Sony is a firm believer in HDR as the future standard for broadcast and acquisition necessitated by the increasing requirements for high resolutions for broadcast such as 4K and beyond. Despite the fact that there is very few content in actual 4K on TV right now (excluding streaming services such as Neftlix and Amazon, who’ve been championing UHD and HDR for the past year or so), traditional broadcasters have been lacking behind showing only select sport and music events in 4K and HDR here and there. Japan and South Korea seem to be spearheading the high resolution broadcast effort, while their counterparts in the old western world are playing catch up.
Sony’s commitment is further proven by the company’s decision to expand the HDR capabilities of many of its professional products to meet the growing requirements for HDR content across all production genres.

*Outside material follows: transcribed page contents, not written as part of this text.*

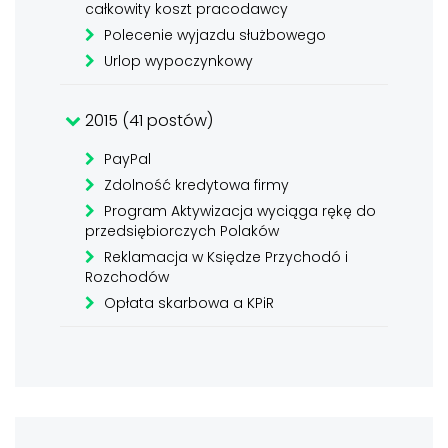
całkowity koszt pracodawcy
Polecenie wyjazdu służbowego
Urlop wypoczynkowy
2015 (41 postów)
PayPal
Zdolność kredytowa firmy
Program Aktywizacja wyciąga rękę do
przedsiębiorczych Polaków
Reklamacja w Księdze Przychodó i
Rozchodów
Opłata skarbowa a KPiR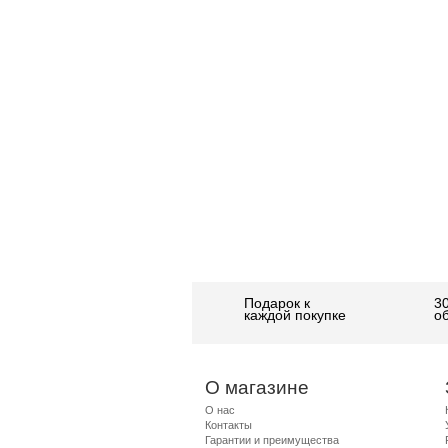
Подарок к
3
каждой покупке
о
О магазине
О нас
Контакты
Гарантии и преимущества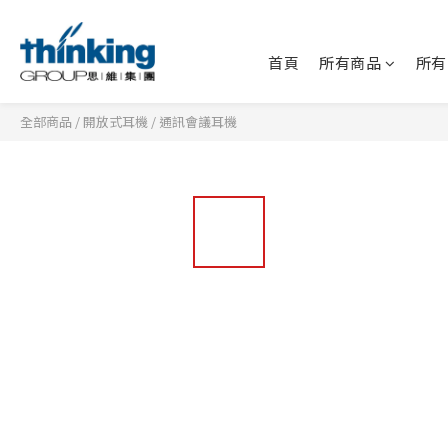
首頁
所有商品
所有
全部商品
/
開放式耳機
/
通訊會議耳機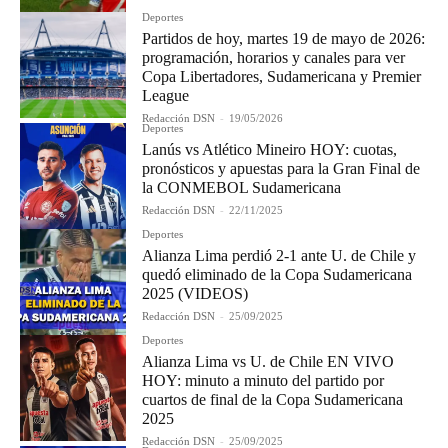
Deportes
Partidos de hoy, martes 19 de mayo de 2026:
programación, horarios y canales para ver
Copa Libertadores, Sudamericana y Premier
League
Redacción DSN
-
19/05/2026
Deportes
Lanús vs Atlético Mineiro HOY: cuotas,
pronósticos y apuestas para la Gran Final de
la CONMEBOL Sudamericana
Redacción DSN
-
22/11/2025
Deportes
Alianza Lima perdió 2-1 ante U. de Chile y
quedó eliminado de la Copa Sudamericana
2025 (VIDEOS)
Redacción DSN
-
25/09/2025
Deportes
Alianza Lima vs U. de Chile EN VIVO
HOY: minuto a minuto del partido por
cuartos de final de la Copa Sudamericana
2025
Redacción DSN
-
25/09/2025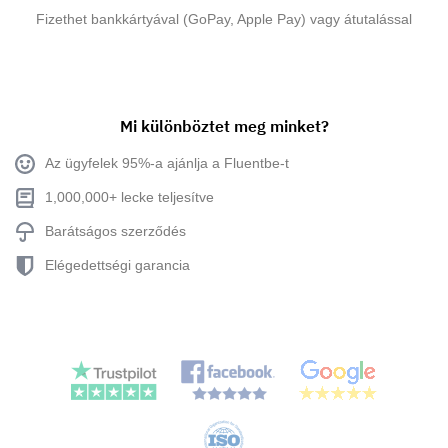
Fizethet bankkártyával (GoPay, Apple Pay) vagy átutalással
Mi különböztet meg minket?
Az ügyfelek 95%-a ajánlja a Fluentbe-t
1,000,000+ lecke teljesítve
Barátságos szerződés
Elégedettségi garancia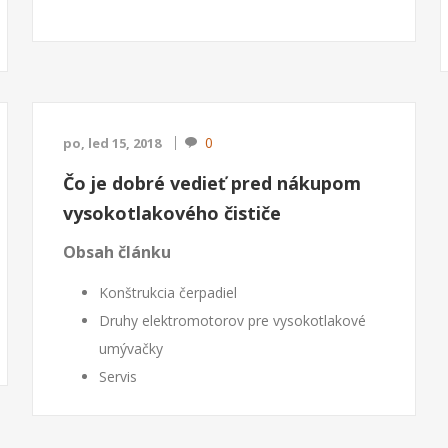
prúdu v malom bode.
Podmienkou je však ešte,
že materiál má nejaký relevantný m...
0
po, led 15, 2018
Čo je dobré vedieť pred nákupom
vysokotlakového čističe
Obsah článku
Konštrukcia čerpadiel
Druhy elektromotorov pre vysokotlakové
umývačky
Servis
Ako sa orientovať pri kúpe
Na čo si dať pozor pri prevádzke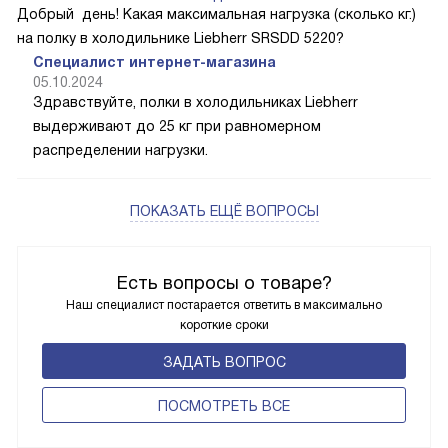
Добрый день! Какая максимальная нагрузка (сколько кг.)
на полку в холодильнике Liebherr SRSDD 5220?
Специалист интернет-магазина
05.10.2024
Здравствуйте, полки в холодильниках Liebherr
выдерживают до 25 кг при равномерном
распределении нагрузки.
ПОКАЗАТЬ ЕЩЁ ВОПРОСЫ
Есть вопросы о товаре?
Наш специалист постарается ответить в максимально
короткие сроки
ЗАДАТЬ ВОПРОС
ПОCМОТРЕТЬ ВСЕ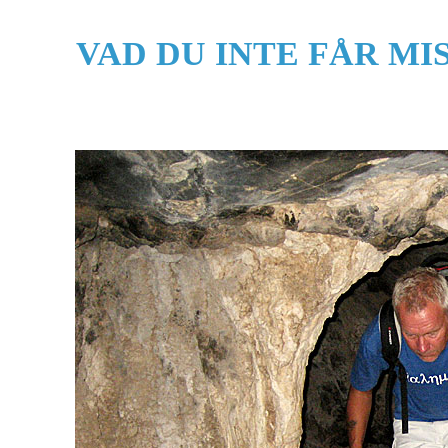
VAD DU INTE FÅR MI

Sony’s definition of HDR (High Dynamic Range) is
“…increased realism to moving images and creates a significantly more immersive viewing experience.”
Broadcasters, live event producers and online content creators all have specific HDR production requirements, and the expansion of Sony HDR production capabilities, this offers a wide range of benefits.
In July 2016, the International Telecommunication Union published the ITU-R HDR-TV Recommendation, BT.2100-0. This standard presents two options for producing HDR images – Perceptual Quantization (PQ), which is supported by the Atomos Shogun Inferno for example (meaning the Inferno can output a PQ compliant HDR signal to a PQ Monitor for on set HDR monitoring for example) and Hybrid Log-Gamma (HLG) – and opens the way towards wider adoption of HDR broadcasting.
HLG is what Sony seems to be leaning towards at the moment. What is the difference between PQ and HLG? Aren’t they supposed to be doing the same thing – i.e. help transmit HDR images in the “proper” way on an HDR compliant TV for example?
Well, in short – PQ, which was developed by Dolby as part of its Dolby Vision standard, is generally what Hollywood studios and Netflix/Amazon seem to have settled on, however the inherent problem with PQ is that it is not backward compatible with existing SDR TVs/receivers. This could potentially lead to some seriously crappy HDR content due to improper decoding on the TV/receiver’s end making the HDR look even worse than SDR with severely crushed blacks, blown highlights or unnatural over-saturated colours.
HLG on the other hand, was created by the mighty Beeb or (BBC for all you outside the UK) in collaboration with super-hight tech Japanese broadcaster NHK to help them broadcast 4K and 8K. Hybrid Log-Gamma has been specifically designed to be backwards-compatible with SDR making it the preferred choice for live HDR production workflows. HLG also doesn’t rely on metadata to display HDR content properly.
Even though every camera today equipped with a LOG profile, whether a compact 4K mirrorless camera like the Sony a6500 (see some footage I shot with it below) or a purpose built pro cinema camera like the Panasonic Varicam LT, technically already shoots “HDR”, it is not the capture of HDR that is a problem – we are already doing that; rather displaying HDR content is.
Today, 98% of content gets squeezed in the 5-6 stops Rec.709 container and so much of that extra dynamic range is wasted as we simply cannot see it when it is broadcast. HLG will help more with live productions and quick HDR delivery more than anything else IMHO.
As the expanding need for HDR content continues, internet video platforms and professionals producing corporate or event content are paying more attention to the added value of HDR. They need to deliver content quickly, without compromising on imaging expression and quality of content.
To meet this demand, Sony now offers HDR capability on the entry level handheld XDCAM camcorders, PXW-FS5 and PXW-Z150. Both feature HLG recording (July 2017) for easy file-based workflows, whilst achieving the image quality of HDR. This simple workflow enables the shooting, editing and viewing of HDR content in HLG, without the need for additional colour grading.
The Sony PXW-FS5 and PXW-Z150 will receive the additional HDR capabilities via a software update. For the FS5, HLG will be supported, in addition to S-Log3. The HLG mode can be set-up quickly through the option of the newly added picture profile. HLG mode will also be supported in the PXW-Z150.
The firmware updates for both the FS5 and Z150 will be available sometime in July 2017.